“Gli USA non andranno via dal Medio Oriente“. A prometterlo è stato il presidente Joe Biden, che ha voluto rassicurare gli alleati regionali di Washington sul fatto che “l’ombrello” a stelle e strisce nel Vicino Oriente rimarrà aperto anche nel prossimo futuro.
L’inquilino della Casa Bianca è intervenuto sabato a margine di un vertice tra l’amministrazione statunitense e i Governi del Golfo, a cui hanno partecipato anche i leaders di Iraq, Egitto e Giordania. L’incontro si è tenuto a Gedda, in Arabia Saudita, a poche ore di distanza dal freddo (e assai controverso) faccia a faccia tra Biden e il principe della corona di Riad – nonché leader di fatto del Paese – Mohammed Bin Salman.
“Gli Stati Uniti sono intenzionati a realizzare un futuro migliore per la regione (mediorientale) in collaborazione con tutti voi, e non ce ne andremo via”, ha dichiarato il commander-in-chief statunitense, il quale nelle prossime ore farà ritorno a Washington dopo la sua prima missione ufficiale da presidente in Medio Oriente.
A fare da contraltare alle magniloquenti dichiarazioni di Biden sono però i magri risultati pratici conseguiti nella cinque-giorni di incontri tra Israele, Palestina e Arabia Saudita. La Casa Bianca sperava di portare a casa un risultato a suo modo storico, ossia quello di creare un asse tra Stati arabi e Israele in funzione anti-iraniana. Le premesse, d’altronde, lasciavano ben sperare: nelle stesse ore in cui da Tel Aviv Biden si diceva pronto ad attaccare l’Iran “come ultima opzione“ nel caso in cui Teheran non avesse abbandonato le sue velleità nucleari, la leadership saudita decideva di aprire il proprio spazio aereo a tutti i vettori, compresi quelli israeliani – a lungo impossibilitati a sorvolare i cieli sauditi a causa dei dissidi sull’annosa questione palestinese.
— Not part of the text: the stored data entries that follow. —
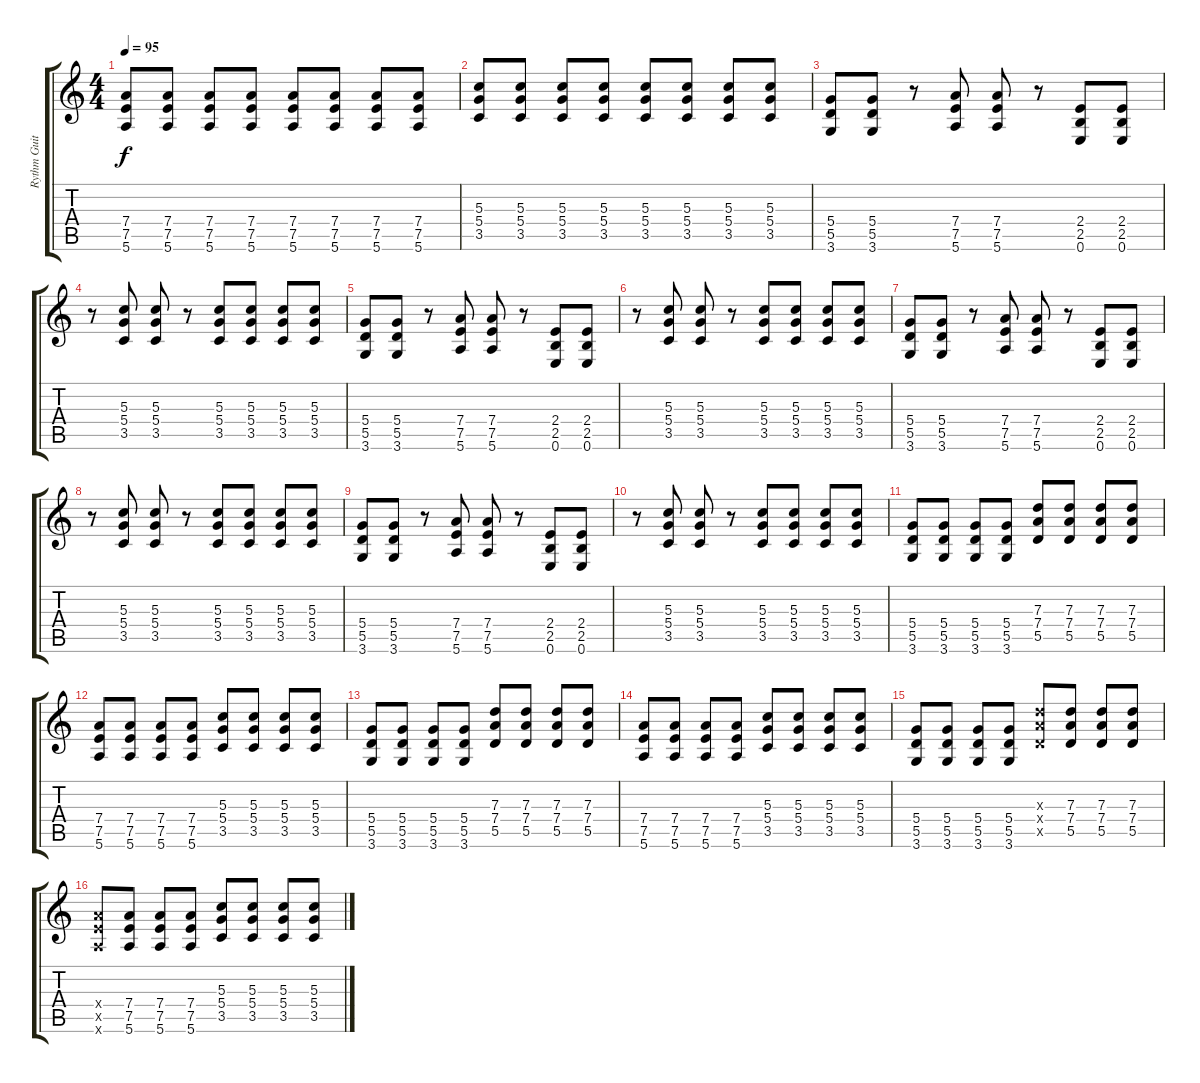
\track ("Rythm Guitar" "Rythm Guit") {instrument overdrivenguitar}
\staff {score tabs}
\tuning (E4 B3 G3 D3 A2 E2) {hide}
\ts (4 4)
\tempo 95
\clef g2
\ks c
(7.4 7.5 5.6).8{dy f} (7.4 7.5 5.6).8 (7.4 7.5 5.6).8 (7.4 7.5 5.6).8 (7.4 7.5 5.6).8 (7.4 7.5 5.6).8 (7.4 7.5 5.6).8 (7.4 7.5 5.6).8 |
(5.3 5.4 3.5).8 (5.3 5.4 3.5).8 (5.3 5.4 3.5).8 (5.3 5.4 3.5).8 (5.3 5.4 3.5).8 (5.3 5.4 3.5).8 (5.3 5.4 3.5).8 (5.3 5.4 3.5).8 |
(5.4 5.5 3.6).8 (5.4 5.5 3.6).8 r.8 (7.4 7.5 5.6).8 (7.4 7.5 5.6).8 r.8 (2.4 2.5 0.6).8 (2.4 2.5 0.6).8 |
r.8 (5.3 5.4 3.5).8 (5.3 5.4 3.5).8 r.8 (5.3 5.4 3.5).8 (5.3 5.4 3.5).8 (5.3 5.4 3.5).8 (5.3 5.4 3.5).8 |
(5.4 5.5 3.6).8 (5.4 5.5 3.6).8 r.8 (7.4 7.5 5.6).8 (7.4 7.5 5.6).8 r.8 (2.4 2.5 0.6).8 (2.4 2.5 0.6).8 |
r.8 (5.3 5.4 3.5).8 (5.3 5.4 3.5).8 r.8 (5.3 5.4 3.5).8 (5.3 5.4 3.5).8 (5.3 5.4 3.5).8 (5.3 5.4 3.5).8 |
(5.4 5.5 3.6).8 (5.4 5.5 3.6).8 r.8 (7.4 7.5 5.6).8 (7.4 7.5 5.6).8 r.8 (2.4 2.5 0.6).8 (2.4 2.5 0.6).8 |
r.8 (5.3 5.4 3.5).8 (5.3 5.4 3.5).8 r.8 (5.3 5.4 3.5).8 (5.3 5.4 3.5).8 (5.3 5.4 3.5).8 (5.3 5.4 3.5).8 |
(5.4 5.5 3.6).8 (5.4 5.5 3.6).8 r.8 (7.4 7.5 5.6).8 (7.4 7.5 5.6).8 r.8 (2.4 2.5 0.6).8 (2.4 2.5 0.6).8 |
r.8 (5.3 5.4 3.5).8 (5.3 5.4 3.5).8 r.8 (5.3 5.4 3.5).8 (5.3 5.4 3.5).8 (5.3 5.4 3.5).8 (5.3 5.4 3.5).8 |
(5.4 5.5 3.6).8 (5.4 5.5 3.6).8 (5.4 5.5 3.6).8 (5.4 5.5 3.6).8 (7.3 7.4 5.5).8 (7.3 7.4 5.5).8 (7.3 7.4 5.5).8 (7.3 7.4 5.5).8 |
(7.4 7.5 5.6).8 (7.4 7.5 5.6).8 (7.4 7.5 5.6).8 (7.4 7.5 5.6).8 (5.3 5.4 3.5).8 (5.3 5.4 3.5).8 (5.3 5.4 3.5).8 (5.3 5.4 3.5).8 |
(5.4 5.5 3.6).8 (5.4 5.5 3.6).8 (5.4 5.5 3.6).8 (5.4 5.5 3.6).8 (7.3 7.4 5.5).8 (7.3 7.4 5.5).8 (7.3 7.4 5.5).8 (7.3 7.4 5.5).8 |
(7.4 7.5 5.6).8 (7.4 7.5 5.6).8 (7.4 7.5 5.6).8 (7.4 7.5 5.6).8 (5.3 5.4 3.5).8 (5.3 5.4 3.5).8 (5.3 5.4 3.5).8 (5.3 5.4 3.5).8 |
(5.4 5.5 3.6).8 (5.4 5.5 3.6).8 (5.4 5.5 3.6).8 (5.4 5.5 3.6).8 (7.3{x} 7.4{x} 5.5{x}).8 (7.3 7.4 5.5).8 (7.3 7.4 5.5).8 (7.3 7.4 5.5).8 |
(7.4{x} 7.5{x} 5.6{x}).8 (7.4 7.5 5.6).8 (7.4 7.5 5.6).8 (7.4 7.5 5.6).8 (5.3 5.4 3.5).8 (5.3 5.4 3.5).8 (5.3 5.4 3.5).8 (5.3 5.4 3.5).8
Circostanze e coincidenze che avevano convinto l’entourage di Biden di poter lasciare l’Asia occidentale avendo conseguito ben due obiettivi di politica estera in un solo colpo. In primis, riavvicinare diplomaticamente gli Stati arabi e Israele – entrambi alleati di Washington, ma sulla carta nemici giurati tra di loro. Un rapprochement direttamente collegato al secondo obiettivo, strategico-militare: quello di costituire una mini-NATO del Golfo in funzione anti-iraniana, il che avrebbe permesso alla Casa Bianca di delegare agli attori locali la sicurezza regionale così da poter concentrare le proprie risorse in fronti più caldi (come l’Indo-Pacifico).
Nello specifico, l’idea statunitense era quella di strappare il sì dei Paesi arabi per collegare i lori sistemi di difesa aerea con quelli, tecnologicamente più avanzati, israeliani.
Happening Now: President Biden delivers remarks in Jeddah, Saudi Arabia. https://t.co/ZZIgRPap79
— The White House (@WhiteHouse) July 15, 2022
Al contrario, le dichiarazioni di Biden sembrano come un’ammissione di consapevolezza che, nonostante il regime degli ayatollah (e la sua rete di proxies regionali tra Iraq, Libano e Yemen) sia ad oggi il nemico numero uno tanto dello Stato ebraico quanto della monarchia Saud, la massima proverbiale sul nemico del proprio nemico non sempre si rivela corretta, rendendo la presenza statunitense ancora imprescindibile.
Nel vertice di Gedda non si è parlato però solo di Israele e Iran. A tenere banco è stata anche, indirettamente, la guerra in Ucraina, che ha fatto impennare i prezzi dell’energia e inflitto un durissimo colpo ai rifornimenti alimentari diretti ai Paesi della regione (attualmente fermi nei silos o distrutti nei combattimenti).
Se, in merito al primo punto, non è stato concordato alcun aumento di produzione rispetto a quello (lieve) già programmato dall’OPEC+ per luglio e agosto, per far fronte alla crisi alimentare Biden ha annunciato 1 miliardo di dollari di aiuti per Medio Oriente e Nord Africa. Dal canto loro, invece, gli Stati del Golfo stanzieranno 3 miliardi di dollari nel prossimo biennio nel quadro del maxi-progetto di investimenti infrastrutturali a guida statunitense che mira a sfidare le “Vie della seta” cinesi.